··· Material provided

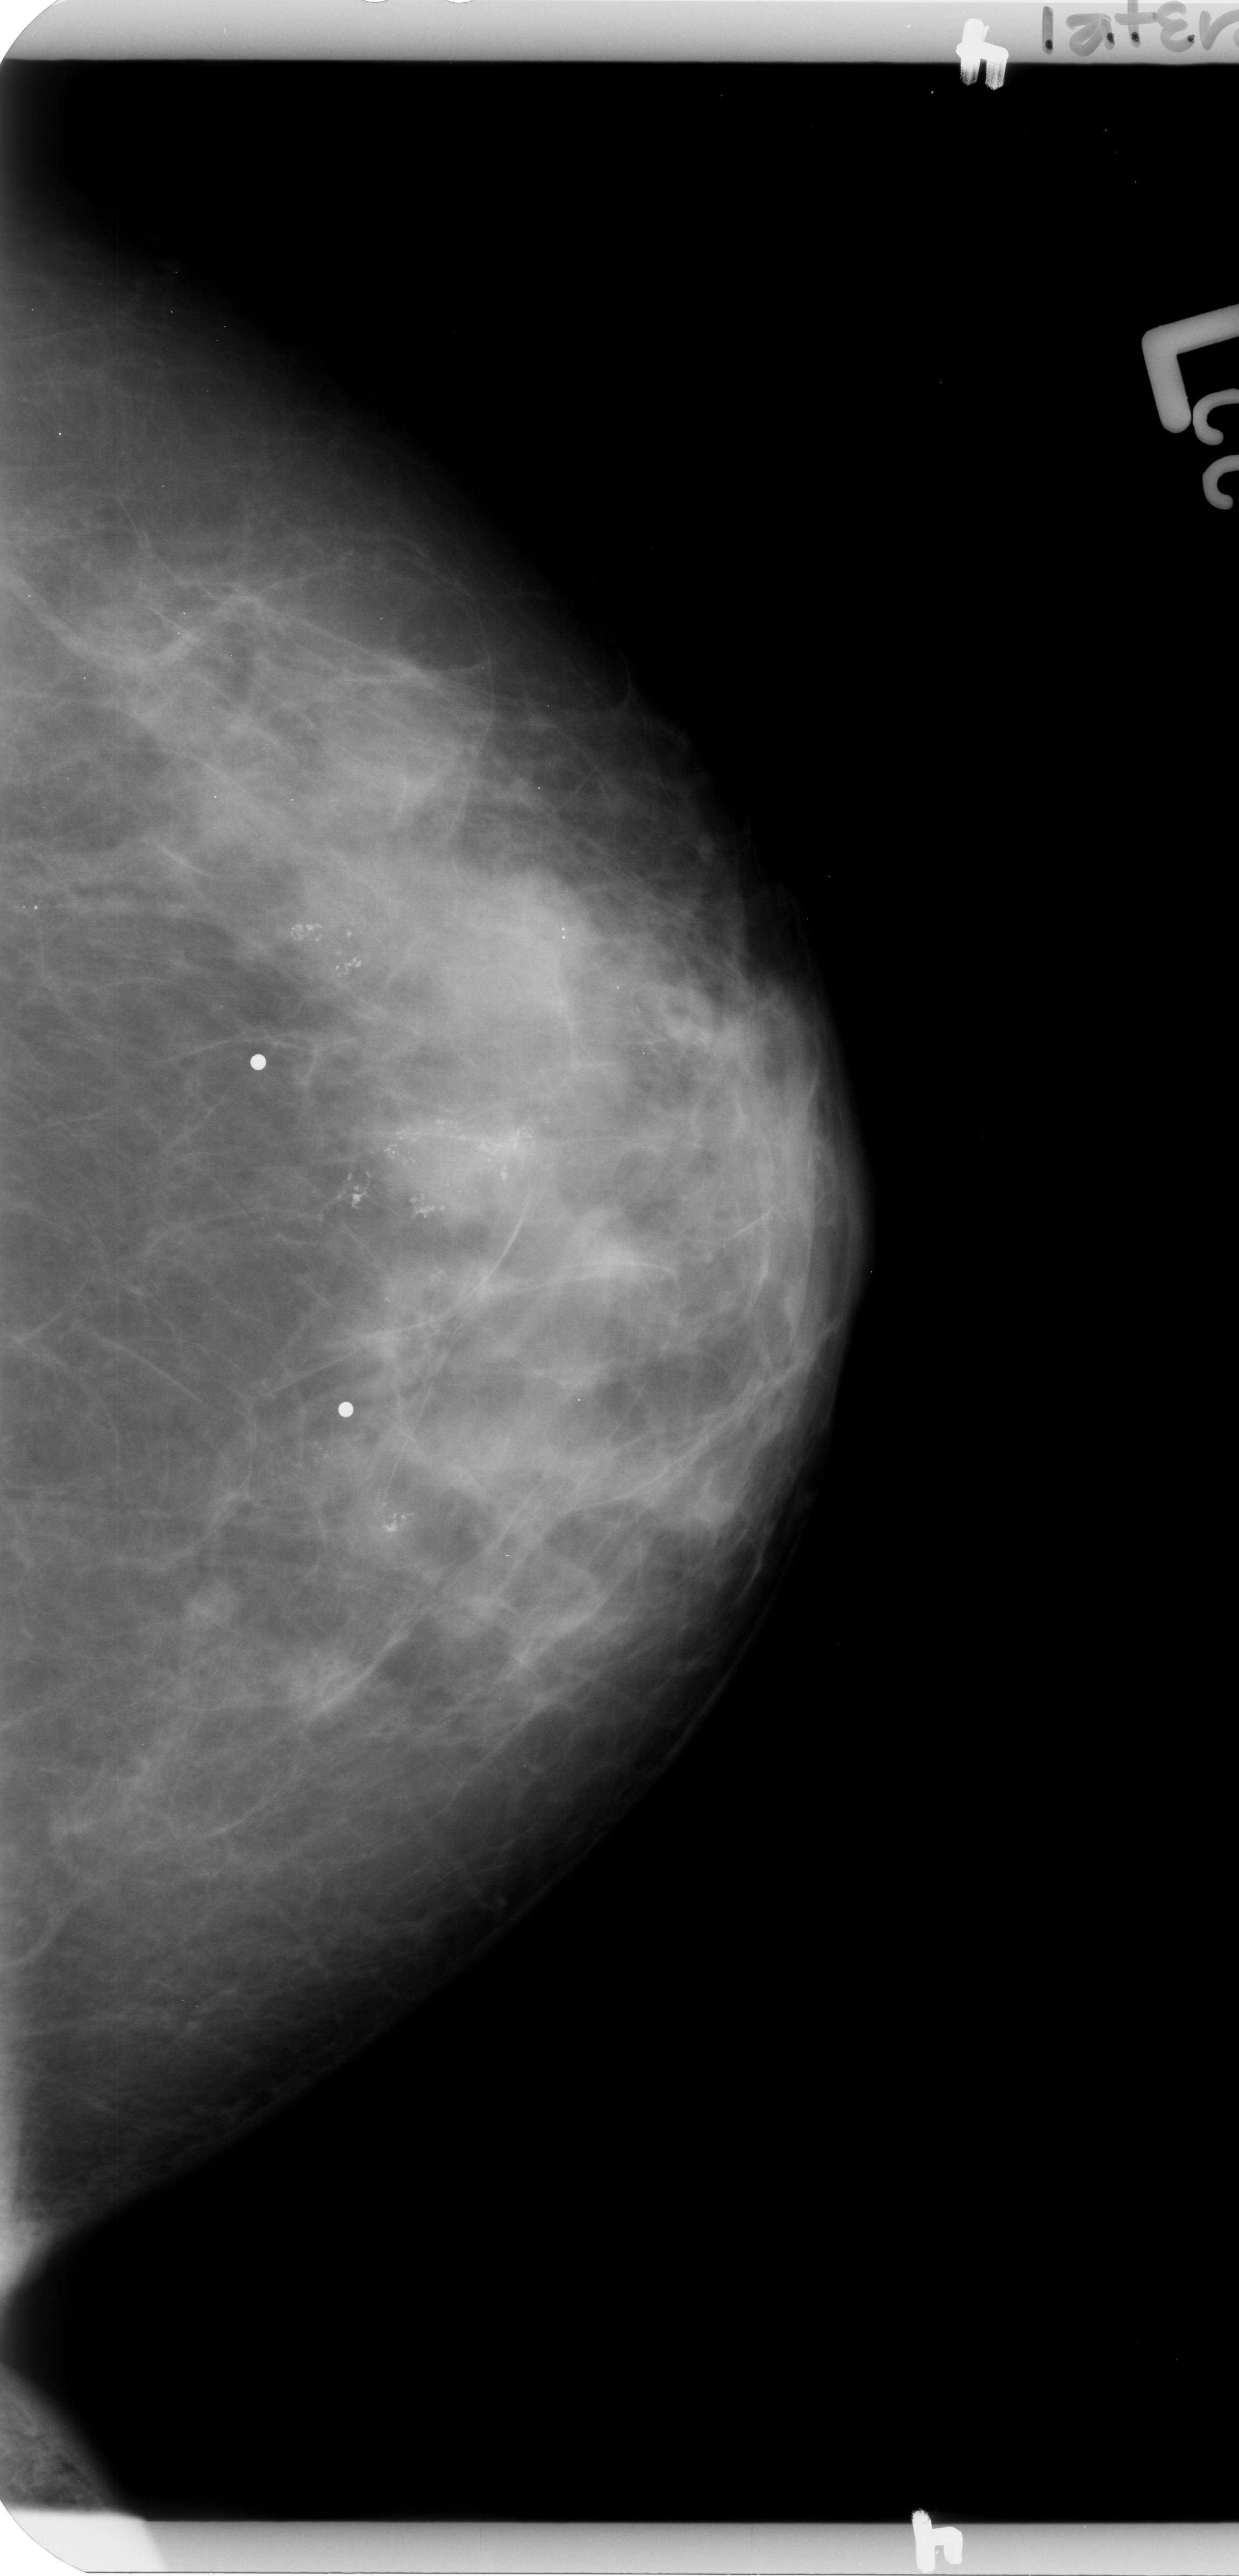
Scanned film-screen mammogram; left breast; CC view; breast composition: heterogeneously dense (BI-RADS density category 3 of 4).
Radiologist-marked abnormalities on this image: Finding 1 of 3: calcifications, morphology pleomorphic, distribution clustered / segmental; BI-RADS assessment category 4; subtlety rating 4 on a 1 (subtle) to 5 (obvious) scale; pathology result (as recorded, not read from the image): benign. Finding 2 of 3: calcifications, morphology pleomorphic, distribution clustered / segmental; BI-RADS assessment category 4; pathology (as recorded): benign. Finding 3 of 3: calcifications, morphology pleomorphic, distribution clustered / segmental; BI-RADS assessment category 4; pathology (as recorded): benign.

······
··· Material provided

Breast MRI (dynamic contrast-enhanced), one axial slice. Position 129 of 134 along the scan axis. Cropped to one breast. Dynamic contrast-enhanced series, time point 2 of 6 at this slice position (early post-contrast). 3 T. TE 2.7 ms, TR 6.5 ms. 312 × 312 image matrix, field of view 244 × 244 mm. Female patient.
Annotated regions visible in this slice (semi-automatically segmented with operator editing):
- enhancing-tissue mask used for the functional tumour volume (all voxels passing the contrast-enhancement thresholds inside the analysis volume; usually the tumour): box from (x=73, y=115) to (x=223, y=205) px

······

Exercise ::
Filter the records above, keeping each line that contains the word "breast".

Written solution ::
Scanned film-screen mammogram; left breast; CC view; breast composition: heterogeneously dense (BI-RADS density category 3 of 4).
Breast MRI (dynamic contrast-enhanced), one axial slice. Position 129 of 134 along the scan axis. Cropped to one breast. Dynamic contrast-enhanced series, time point 2 of 6 at this slice position (early post-contrast). 3 T. TE 2.7 ms, TR 6.5 ms. 312 × 312 image matrix, field of view 244 × 244 mm. Female patient.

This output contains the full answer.